Question

I am trying to use the Compute Shader with DirectX 11 to do some simple, but expensive calculations (think Mandelbrot Set). The result of the calculation is placed on a texture and are non-overlapping. It is not realtime, as it is expected to take between 1 and 10 seconds, but it will be displayed on the UI as soon as it finishes.

I am using WPF and SharpDX via http://directx4wpf.codeplex.com/ . That library has a DX11 view object with a RenderScene function in which DX render functions are called (including Computer Shader) and is run in the main thread and, to my understanding, is called as often as it can be (will attempt to maximize FPS). Clearly, sticking the Computer Shader there is not an option, as it will block the main thread along with the rest of the UI and even the rest of the OS if it also uses the GPU.

The question is, how should I perform those computations without causing any lag in the UI of the rest of the application?

If this was purely ran on the CPU, I would just run a separate thread. However, with my elementary understanding of the GPU, and I am currently under the impression that the GPU is not very apt at scheduling/context-switching. Therefore, even if I run the computation on another thread (using deferred rendering in DX11), the computation will still block the GPU until it's done. Is that correct?

I have attempted to split to work of the compute shader into smaller pieces (of roughly 8000 threads). This is doable single there is no underlying geometry, I can just add an offset everytime I call the compute shader. That doesn't really work, as there is massive overhead. In fact, dividing the work into N pieces (by calling the compute shader N times in succession) seems to result in a linear slowdown by a factor of N. I'm not sure if this is because of the WPF library linked above, SharpDX, or just an unavoidable fact about using the GPU.

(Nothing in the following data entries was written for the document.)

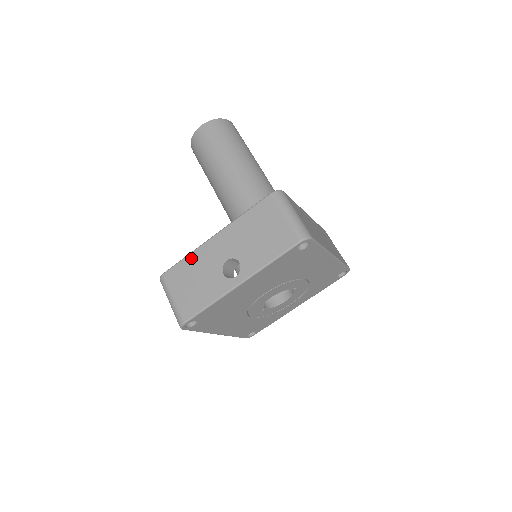
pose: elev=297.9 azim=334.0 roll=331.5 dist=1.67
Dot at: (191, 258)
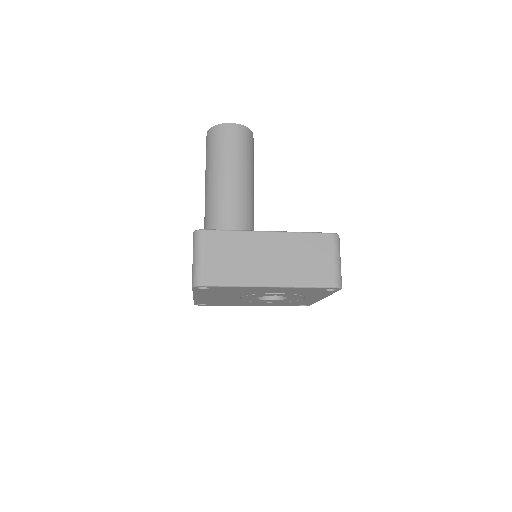
Dot at: occluded
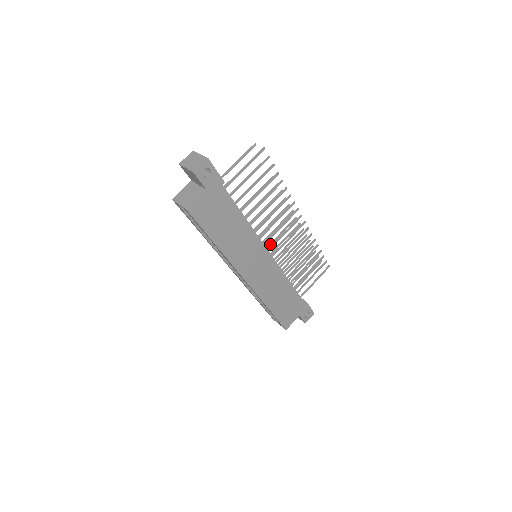
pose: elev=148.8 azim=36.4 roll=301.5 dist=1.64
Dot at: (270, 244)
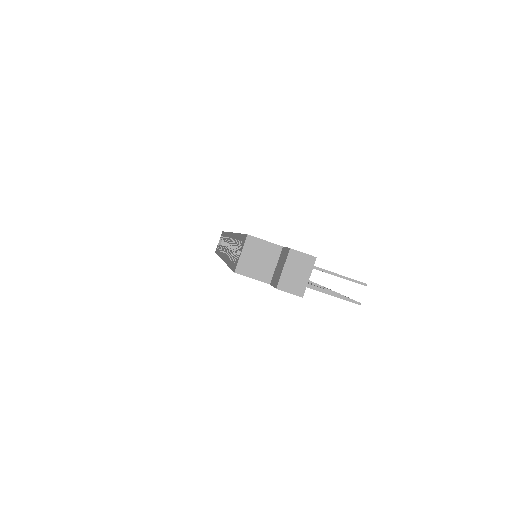
Dot at: occluded
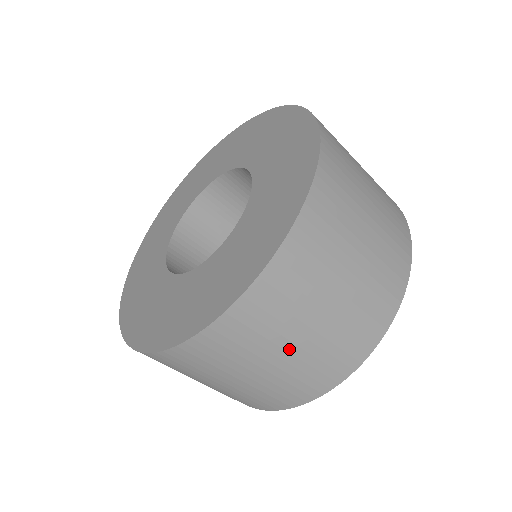
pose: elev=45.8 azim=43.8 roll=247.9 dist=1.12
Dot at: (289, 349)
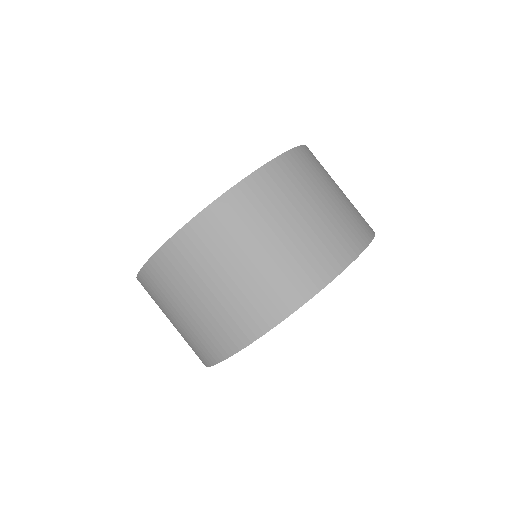
Dot at: (309, 212)
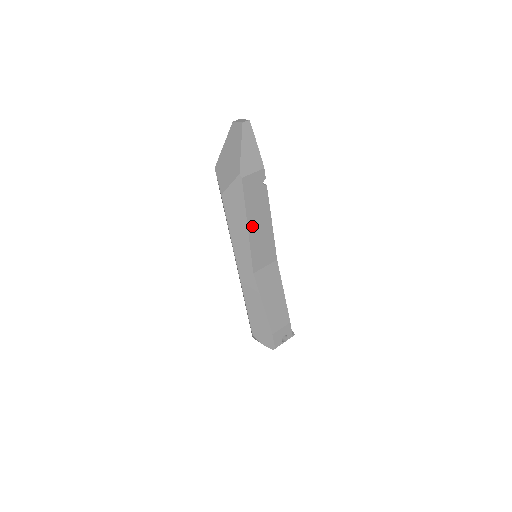
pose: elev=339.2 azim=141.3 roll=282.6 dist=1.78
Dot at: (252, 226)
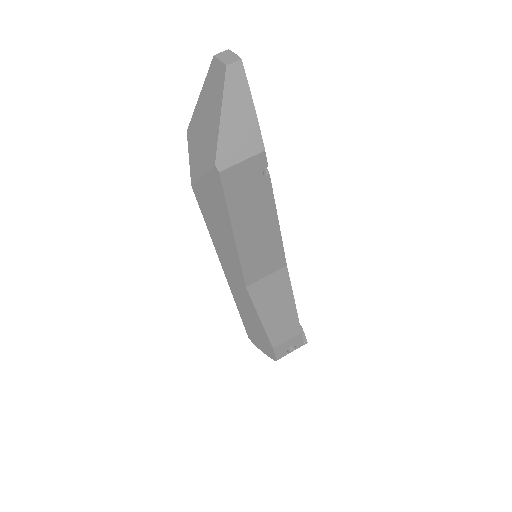
Dot at: (242, 233)
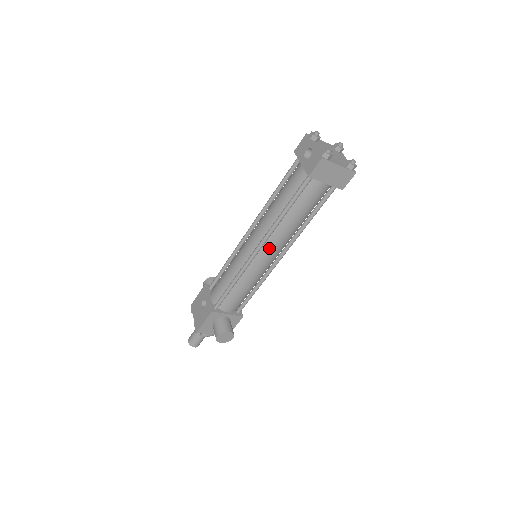
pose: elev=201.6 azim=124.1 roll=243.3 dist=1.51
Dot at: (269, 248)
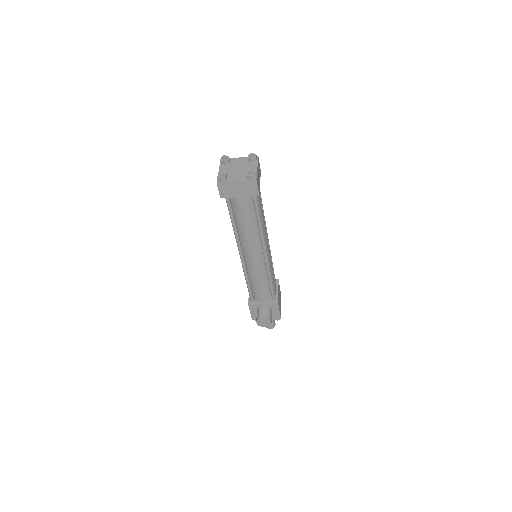
Dot at: (248, 252)
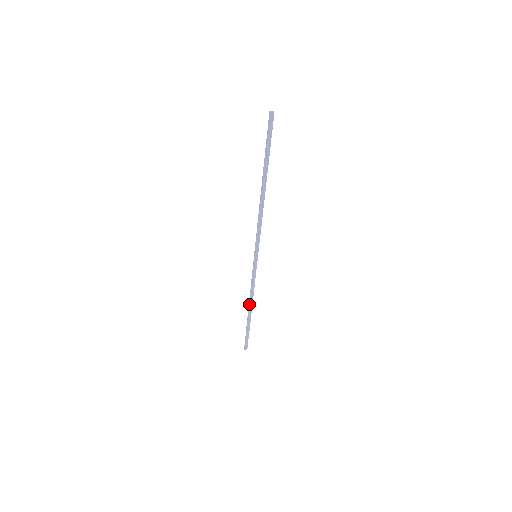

Anyone has suggestions as to how to proceed in such scenarios, perhaps sample projects that do something similar, or perhaps good resources to read? Am I making any false assumptions?

Was it helpful?

Solution

It is correct that performing that 10 second operation would block your GPU. In my experience you can get crazy behaviour/crashes from your GPU driver when your calculations take that long, especially when you try to mix UI and DirectX content. I suggest that you continue down the path of splitting the calculations into smaller thread counts and look for other avenues to optimize your calculations or even refactor your code.